In 1238 Peter des Roches died. With all his faults the Poitevin was an excellent administrator at Winchester,[1] and left his estates in such a prosperous condition that Henry coveted the succession for the bishop-elect of Valence, though William already had the prospect of the prince-bishopric of liege. But the monks of St. Swithun's refused to obey the royal order, and Henry sought to obtain his object from the pope. Gregory gave William both Liege and Winchester, but in 1239 death ended his restless plans. William's death left more room for his kinsfolk and followers. His clerk, Peter of Aigueblanche, returned to the land of promise, and in 1240 secured his consecration as Bishop of Hereford. William's brother, Peter of Savoy, lord of Romont and Faucigny, was invited to England in the same year. In 1241 he was invested with the earldom of Richmond, which a final breach with Peter of Brittany had left in the king's hands. Peter, the ablest member of his house, thus became its chief representative in England.[2]

[1] See H. Hall, Pipe Roll of the Bishop of Winchester, 1207–8.

[2] For Peter see Wurstemberger, Peter II., Graf von Savoyen (1856).

With the Provençals and Savoyards came a fresh swarm of Romans.
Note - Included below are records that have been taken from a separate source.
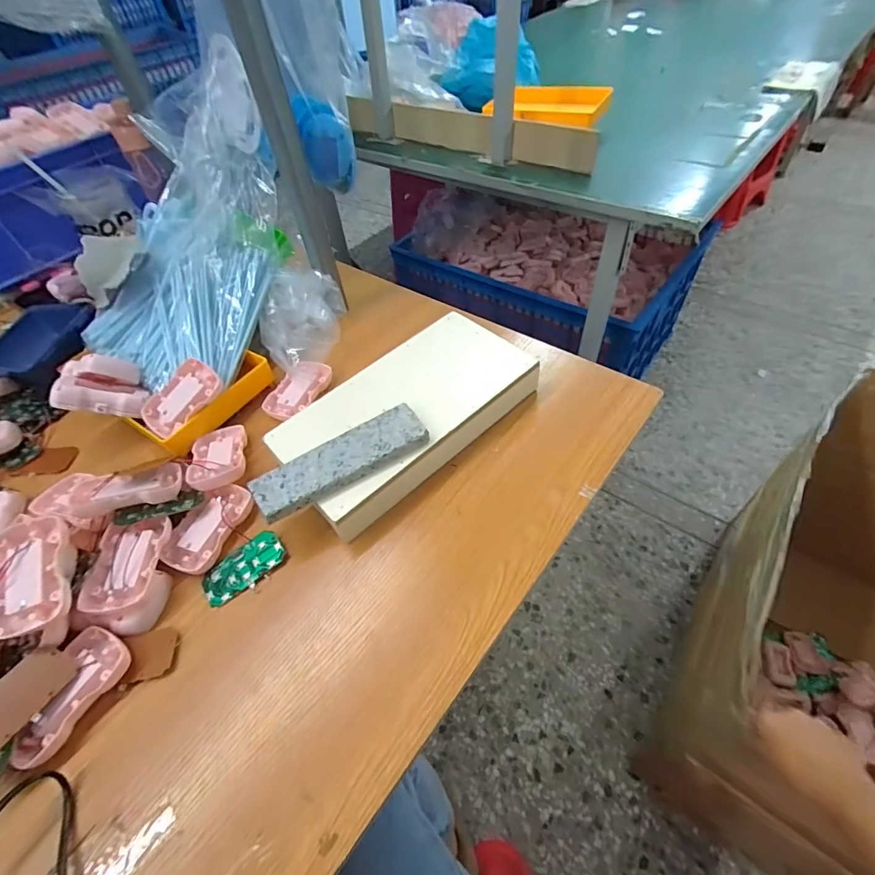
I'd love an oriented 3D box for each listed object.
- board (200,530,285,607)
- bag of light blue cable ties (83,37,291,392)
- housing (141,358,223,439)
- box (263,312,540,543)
[{"bbox_3d":[-0.176,0.118,0.397,0.074,0.007,0.040,-39,58,-22],"label":"board"},{"bbox_3d":[-0.319,-0.249,0.551,0.221,0.114,0.379,12,89,14],"label":"bag of light blue cable ties"},{"bbox_3d":[-0.286,-0.042,0.491,0.053,0.016,0.089,42,87,8],"label":"housing"},{"bbox_3d":[-0.030,-0.026,0.467,0.268,0.047,0.153,-38,58,-22],"label":"box"}]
In 1237 the first papal legates a latere since the recall of Pandulf landed in England. The deputy of Gregory IX. was the cardinal-deacon Otto, who in 1226 had already discharged the humbler office of nuncio in England. It was believed that the legate was sent at the special request of Henry III., and despite the remonstrances of the Archbishop of Canterbury. Those most unfriendly to the legate were won over by his irreproachable conduct. He rejected nearly all gifts. He was unwearied in preaching peace; travelled to the north to settle outstanding differences between Henry and the King of Scots, and thence hurried to the west to prolong the truce with Llewelyn. His zeal for the reformation of abuses made the canons of the national council, held under his presidency at St. Paul's on November 18, 1237, an epoch in the history of our ecclesiastical jurisprudence.